The United States agreed in an 1868 treaty that Bear Butte--along with much
of western South Dakota--was the territory of the Lakota. The U.S. very
soon violated that treaty when European American settlers discovered gold in
the Black Hills; today Bear Butte is a state park.
The Gathering of the Nations encampment kicked off on 4 July at the base of
Bear Butte with sacred ceremonies, speakers from a range of Native and
non-Native allies and meetings among tribal leaders. One of the meetings--
between the Lakota chief and the chief of the Northern Cheyenne Nation--was
the first meeting between these Nations' chiefs since 1868.
Although the encampment is on land owned by the Rosebud Sioux Tribe, on 5
July, Sheriff's authorities told participants that they needed a $500 permit
to camp there.
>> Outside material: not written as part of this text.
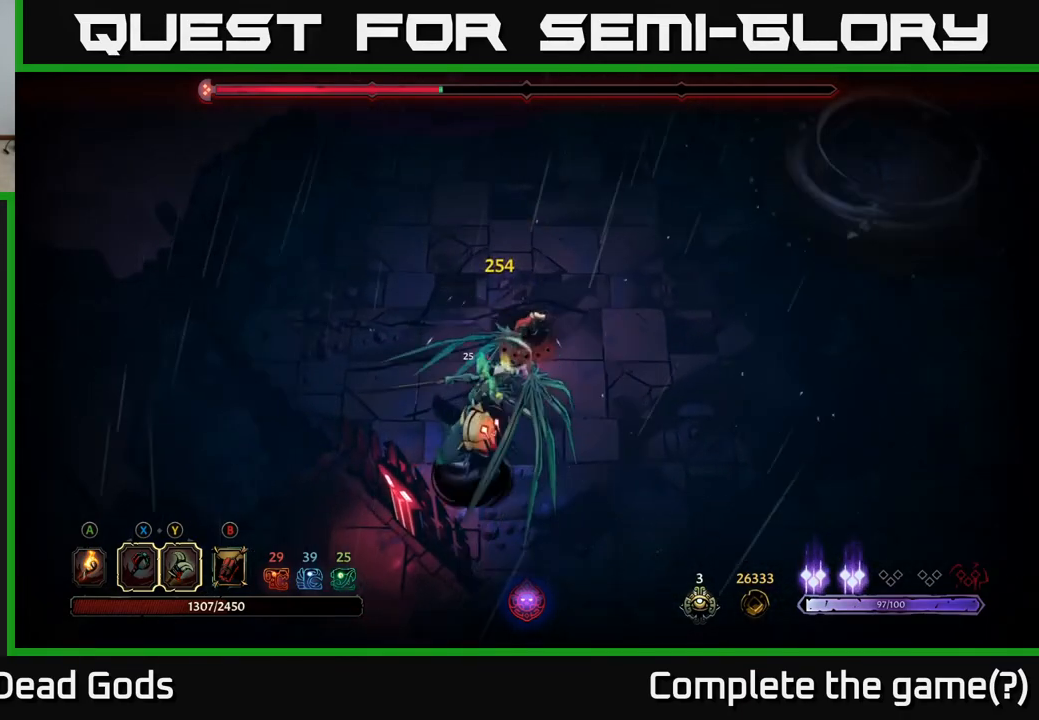
{"buttons": [], "left_stick": "up-left", "right_stick": "center", "events": []}
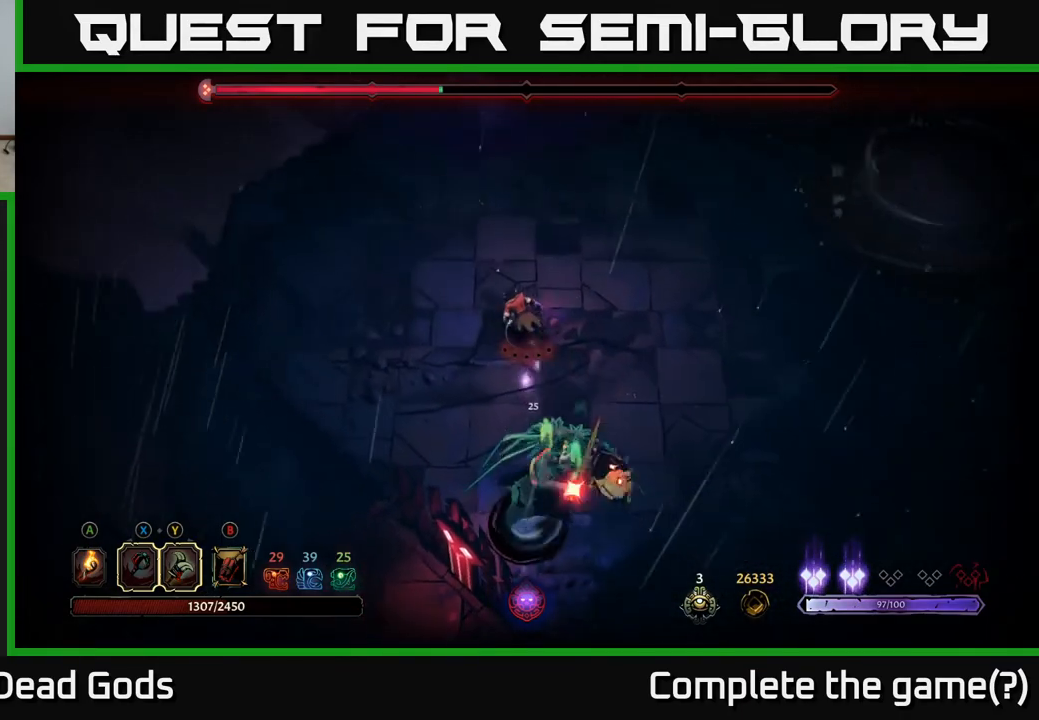
{"buttons": [], "left_stick": "left", "right_stick": "center", "events": [[233, "R2", "down"], [350, "R2", "up"], [483, "left_stick", "left"]]}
Camp leadership is discussing how to respond.
Over 100 people have participated in the encampment so far.
Bear Butte mountain, sacred to many Native peoples, is located just outside
Sturgis, SD, host to the annual Sturgis Bike Week motorcycle rally which may
draw more than half a million people 7-13 August 2006. Arizona developer
Jay Allen is building what he boasts is the largest biker bar in the world,
including a concert-venue amphitheater, within easy sight of Bear Butte
Tribal Organizers explained the importance of Bear Butte in a statement:
"While all of Mother Earth is Sacred, while all the Black Hills are sacred,
Mato Paha (Bear Butte) is under the most direct threat, so we will gather
there to send our voice to our Creator and our Ancestors and ask them to
stand with us, ask our Sacred Mountain to stand with us, to protect the
Lakota people and the many other Tribal Nations who hold Bear Butte as
Sacred . . .
"Our identity is interwoven in our Creation Stories with our Sacred Places;
if they destroy our Sacred Places, they wipe out the Lakota Nation. Without
our relationship to Mother Earth and our Sacred Places, we cannot be Lakota.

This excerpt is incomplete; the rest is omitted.